Nia langsung merangkul Andre
dan melangkah bersamaan menyambut kedatangan teman baik mereka untuk
membicarakan bisnis.
“Hei, ada Nanda di sini?” sapa
Yuna sambil menatap wajah Nanda.
“Iya, Tante,” balas Nanda
sambil tersenyum manis. Ia mengulurkan tangannya dan mencium punggung tangan
Yuna dan Yeriko bergantian. Memberi penghormatan untuk orang yang sudah
seharusnya ia hormati.
“Gimana bisnis kamu? Lancar?”
tanya Yuna sambil tersenyum manis.
“Lancar, Tante,” jawab Nanda
sambil tersenyum canggung.
“Tante dengar, kamu sudah
menikah ya? Istri kamu mana?” tanya Yuna.
“Di rumah, Tante. Lagi hamil
muda. Jadi, harus banyak istirahat.”
“Wah, sudah mau jadi bapak?”
tanya Yuna sambil tersenyum manis. Ia merangkul lengan Yeriko yang berdiri di
sampingnya.
Nia tersenyum menatap wajah
Yuna dan Yeriko. “Mari duduk!”
Yuna dan Yeriko mengangguk
bersamaan dan duduk di sofa tamu yang sudah disediakan. Mereka terlihat serius
membicarakan kerjasama bisnis yang sudah terjalin selama bertahun-tahun.
“Nanda, kamu masih urus satu
perusahaan?” tanya Yeriko sambil menoleh ke arah Nanda yang kebetulan juga ada
di sana.
“Iya, Oom.”
“Kamu anak tunggal. Warisan
keluargamu hanya akan jatuh di kamu. Nggak perlu berbagi dengan saudara yang
lain. Kenapa masih urus satu anak perusahaan saja?

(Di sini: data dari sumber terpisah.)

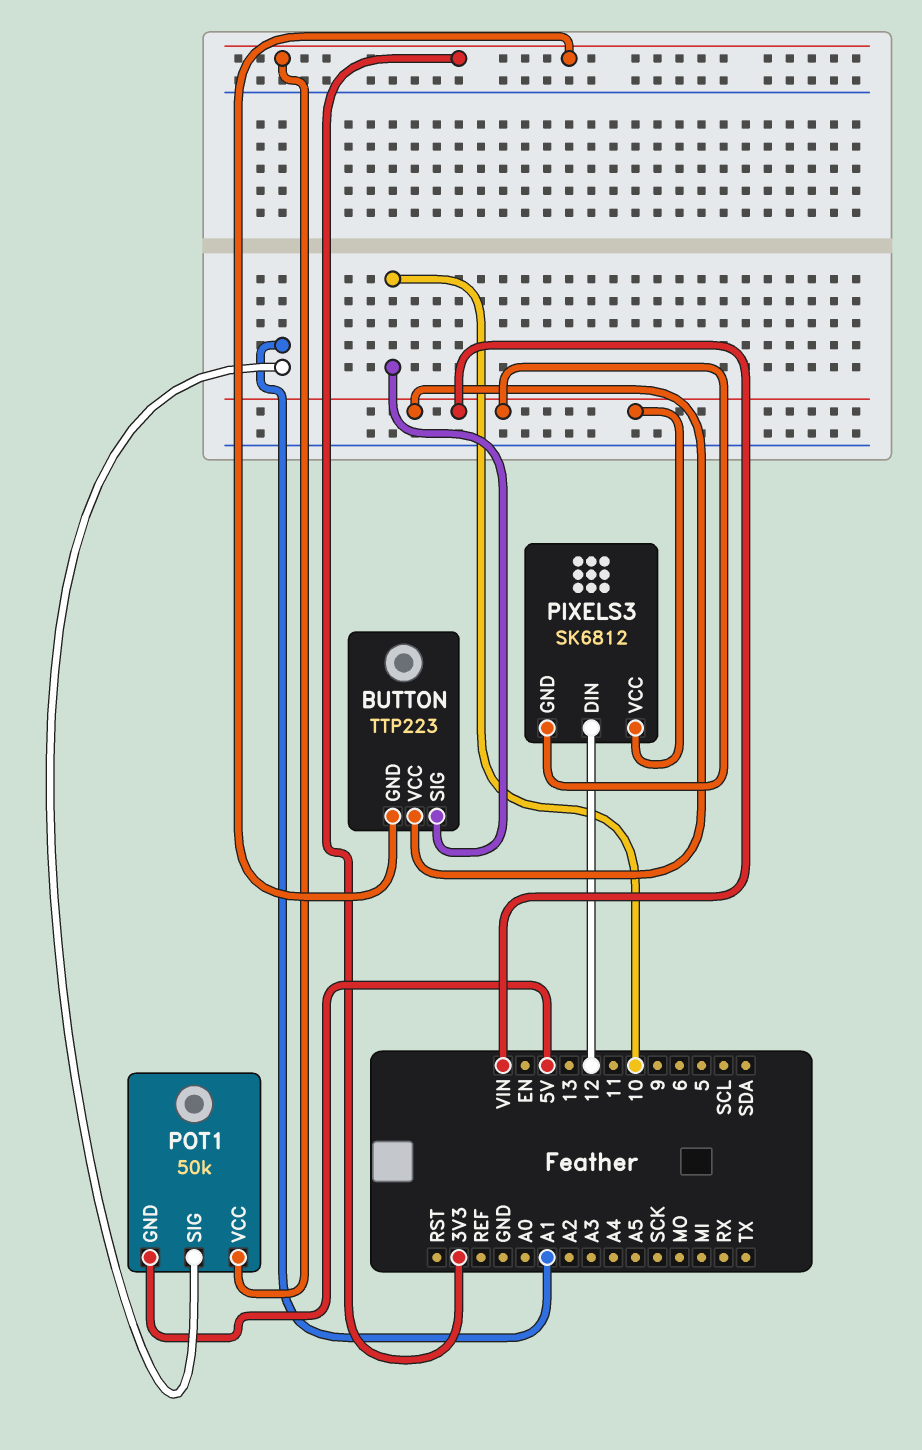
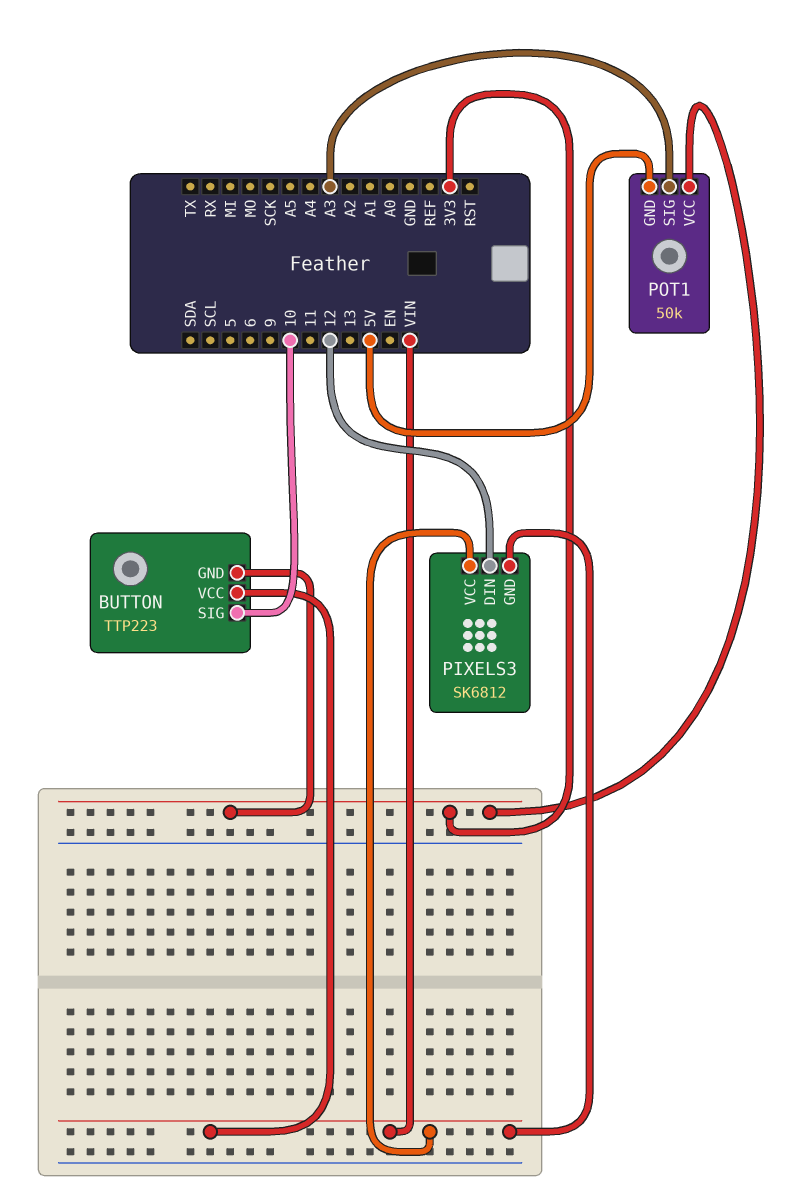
POT1 pin SIG: A1 -> A3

Papamu terlalu
memanjakanmu?” tanya Yeriko sambil menatap wajah Nanda.
Nanda terdiam sambil menelan
salivanya dengan susah payah. Sudah hampir empat tahun ia memimpin satu anak
perusahaan milik Amora dan tidak ada perkembangan. Membuktikan kalau ia tidak
bisa mengembangkan bisnis orang tuanya dengan baik.
“Nan, kamu punya previlege. Apa
itu tidak bisa membantumu berkembang lebih pesat dari yang lain?” tanya Yuna.
Nia menghela napas mendengar
pertanyaan Yuna. “Susah, Yun. Dia nggak bisa seperti anak-anakmu yang pandai
berbisnis. Ngurus satu perusahaan aja keuangannya sering minus. Untungnya
perusahaan lain masih bisa nolong.”
“Oh ya? Serius, Nanda?” tanya Yuna
sambil menatap wajah Nanda. “Ibumu punya perusahaan transportasi yang cukup
besar, loh. Harusnya stabil ‘kan? Bahkan bisa berkembang lebih cepet.”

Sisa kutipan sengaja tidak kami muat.